Responding to New York City Mayor Bloomberg’s report on the health impacts of September 11, Rep. Jerrold Nadler (NY-08) issued the following statement today:
I want to applaud Mayor Bloomberg for releasing a report on the deleterious health effects the events of September 11 have had on first responders, workers and residents of New York City. His voice will be a critical one, as the Republican Administration and Republicans in Congress have long sought to thwart efforts to help victims of the post-September 11 environmental health crisis. I look forward to working with Mayor Bloomberg and I’m especially pleased that his report recognizes that providing treatment and health care to those affected by September 11 is largely a job for the federal government.
That is exactly why I introduced The Comprehensive 9/11 Health Benefits Act last year and plan to reintroduce it again in this Congress as soon as possible.
Mt. Sinai's alarming findings that 70% of the more than 9,000 first responders they studied are suffering adverse September 11 health impacts confirm what we've known for a long time - we are facing a major public health crisis as a result of the World Trade Center attacks.
Beyond the Mayor’s call for funding individual programs – which is critical - there is still no way for the September 11-affected populations to receive the comprehensive, long-term health care coverage they would need to treat illnesses caused by exposure to the toxic dust and debris. The current approach to the funding of individual programs is limited in time, scope, and resources, and many of the illnesses will be late-onset and chronic.
The Comprehensive 9/11 Health Benefits Act provides a sensible, easy-to-access and cost-effective way to give comprehensive medical treatment to all individuals suffering from September 11-related illnesses.

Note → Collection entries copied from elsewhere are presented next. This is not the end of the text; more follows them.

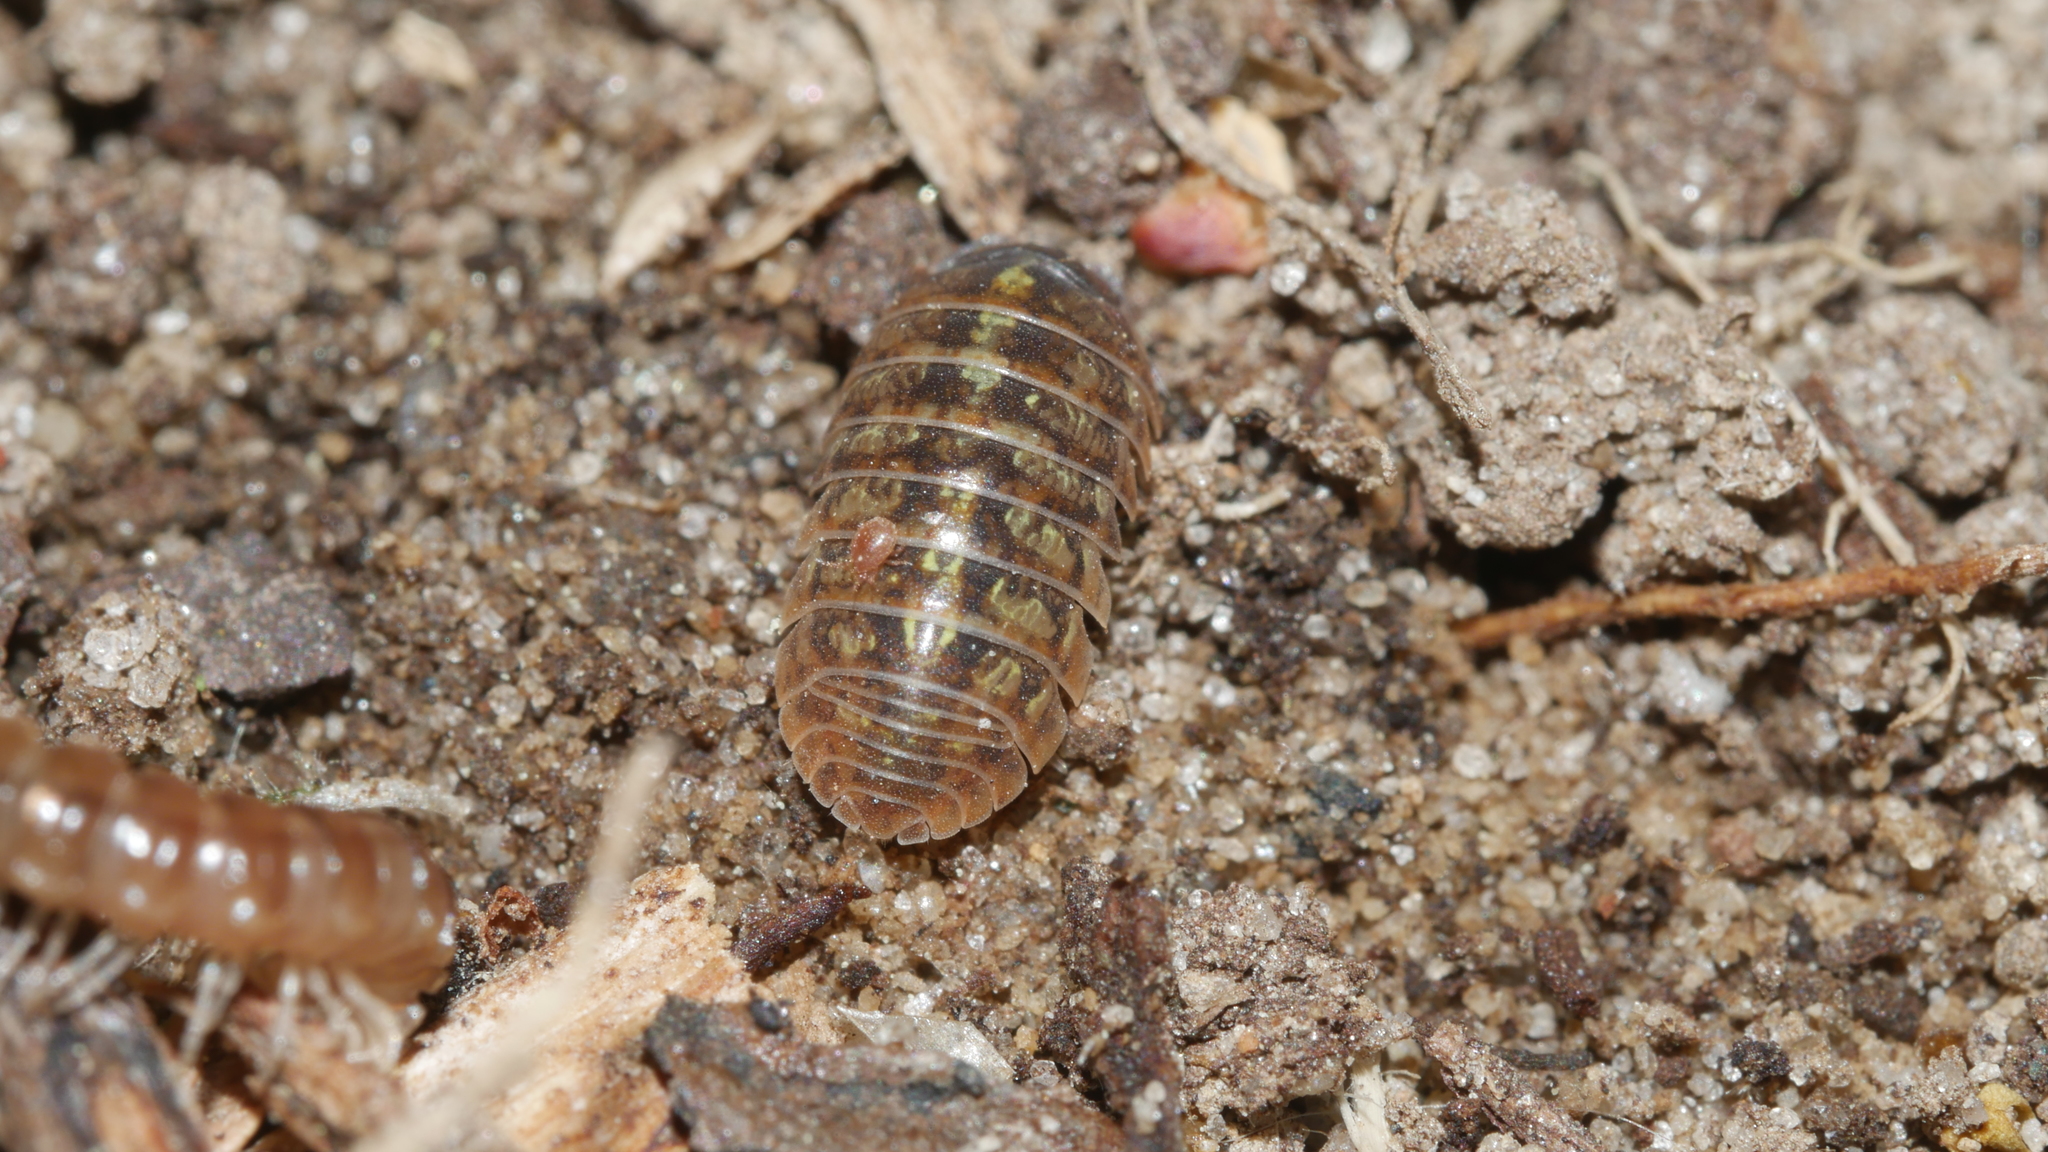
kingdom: Animalia
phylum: Arthropoda
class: Malacostraca
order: Isopoda
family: Armadillidiidae
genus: Armadillidium
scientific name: Armadillidium vulgare
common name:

Importantly, the legislation establishes a structure to support the coordination of screening, monitoring, treatment, and research, with a state-of-the-art clinic located downtown – finally putting an end to the piecemeal approach to treatment that has been in place until now.
Additionally, I remain concerned that the federal government has, to this day, failed to properly test and clean indoor spaces contaminated after September 11, causing New Yorkers to continue to experience the same kinds of health problems as those affected in the early aftermath of the attacks. Since his report is silent on this subject, I urge the Mayor to join the New York Congressional delegation in demanding that the federal government engage in a proper, comprehensive testing and cleanup plan for all indoor spaces affected by World Trade Center toxins. Unfortunately, the EPA’s latest Test and Clean plan is again fundamentally flawed and scientifically unsound.